Monday, September 1, 2008

Sarah, Plain and Diminished

I like Sarah. How can one not? She is what we wish all our politicians were - real, earthy, and perhaps above all in this election, someone who comes from somewhere. In her life and beliefs, she shows the values of the small town she grew up in. Revealingly, one of the main line of attacks against her is the smallness of the place from which she comes. The assumption is that, if you are going to govern something large and complicated like America, you should come from somewhere (or nowhere in particular) that is similarly large and complex. The values that might be cultivated in a small town - loyalty, integrity born of actual commitments, the courage to stand up for what you believe in, a willingness to sacrifice for those one knows and cares for, a high valuation of face-to-face trust and compromise - are deemed irrelevant among the chattering class of pundits. The longstanding disdain for smallness and "parochiality" continues to separate our elites from nearly everyone else.

But still - learning yesterday that Sarah's daughter is expecting diminished Sarah in my eyes. This diminishment had nothing to do with disapproval of the pregnancy or disappointment in her mothering skills (it amazes me that some on the Left are even going here. Really. Incredible.). We all know that people make mistakes, and what reveals character most fundamentally are not our inevitable mistakes, but how we respond to those mistakes. What has impressed, and still impresses, about Sarah and now her family is that they live the values they espouse. She appears to be the living embodiment of the values so often touted by Republicans, but so seldom carried through (the sainted Ronald Reagan and John McCain were both divorcees, it could be recalled).

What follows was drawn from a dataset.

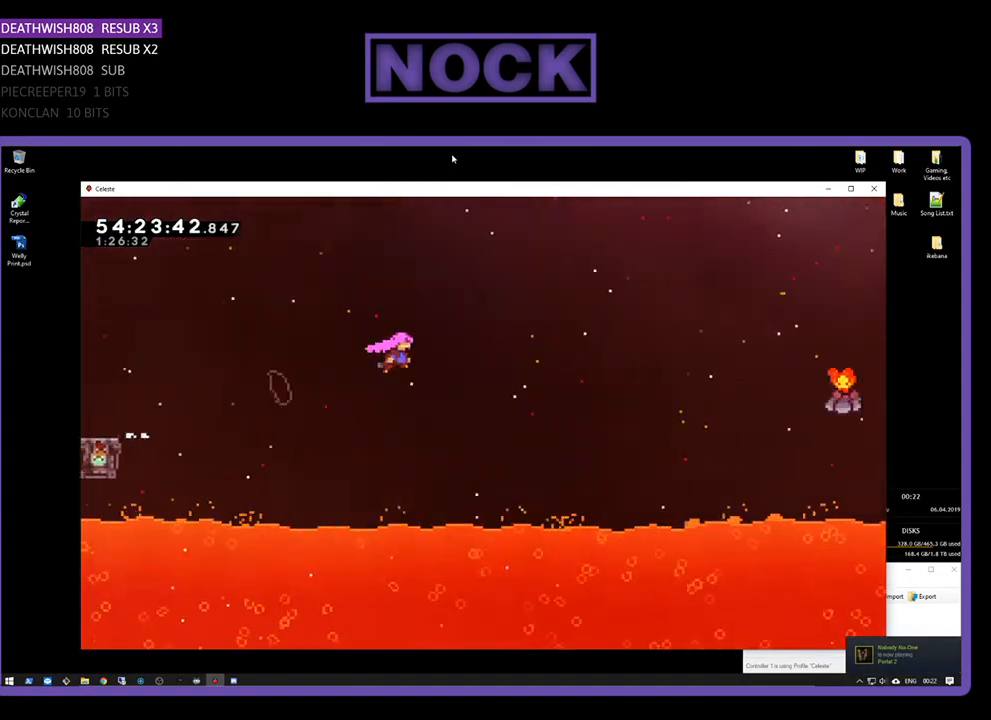
{"buttons": ["CIRCLE", "R2", "DPAD_UP", "DPAD_RIGHT"], "right_stick": "center", "events": [[267, "CROSS", "up"], [500, "CIRCLE", "down"]]}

Peter Lawler has rightly noted that Sarah was chosen because of WHO she IS. "Sarah energizes the "faith and family" vote because of WHO she is.... Palin represents real, young people with real marriages, real jobs, real families, a real enjoyment for sports, the outdoors, and all the good things of life, real religion, and a real sense of personal responsibility." I agree completely - and the announcement of her daughter's pregnancy undermines this narrative in a disturbing if indirect way. Knowing of her daughter's pregnancy, and knowing the sort of wringer a modern Presidential campaign resembles, could she have doubted for a moment that this would become "big news?" That every aspect of her daughter's life would now be investigated - even as the MSM would tut-tut about the way children are now dragged into campaigns, and publically wrestle over whether news about candidate's children should be covered, even as they continuously plaster pictures of Bristol on the news and report the name of the father, investigate his background, and doubtlessly will try to figure out exactly where and when the dirty deed was done...

In short, if the narrative of Sarah's ascent is WHO she IS, then we know that she was willing to accept a place on the ticket in spite of the harrowing public attention to which her daughter would be subjected. Perhaps Bristol is, or will turn out to be, a Juno-like character who doesn't give a good G-D about what other people think. Perhaps her mother knows this, and went forward in accepting the VP slot knowing her daughter would be impervious to probing, intrusive, international scrutiny. But if she is in any way a typical American teenager - and a small-town one at that - it's likely she will be embarrassed, demoralized and possibly damaged by the obscenely bright lights of attention on her now. The sad fact is that this is now an inescapable part of the the modern campaign. It was certain to be the one sure attack on Sarah, since "WHO she IS" is her most appealing feature. Sarah won't be the one subjecting her daughter to this gauntlet, but surely she had to know it awaited. If her daughter is damaged by this attention, her mother will have invited it for the sake of being named to the ticket. Perhaps this is the ultimate example of "Country First." Or, I fear, it may be another woeful instance of "Political Viability First." I wish only the best for the Palins, and hope Sarah's was the right decision for their family.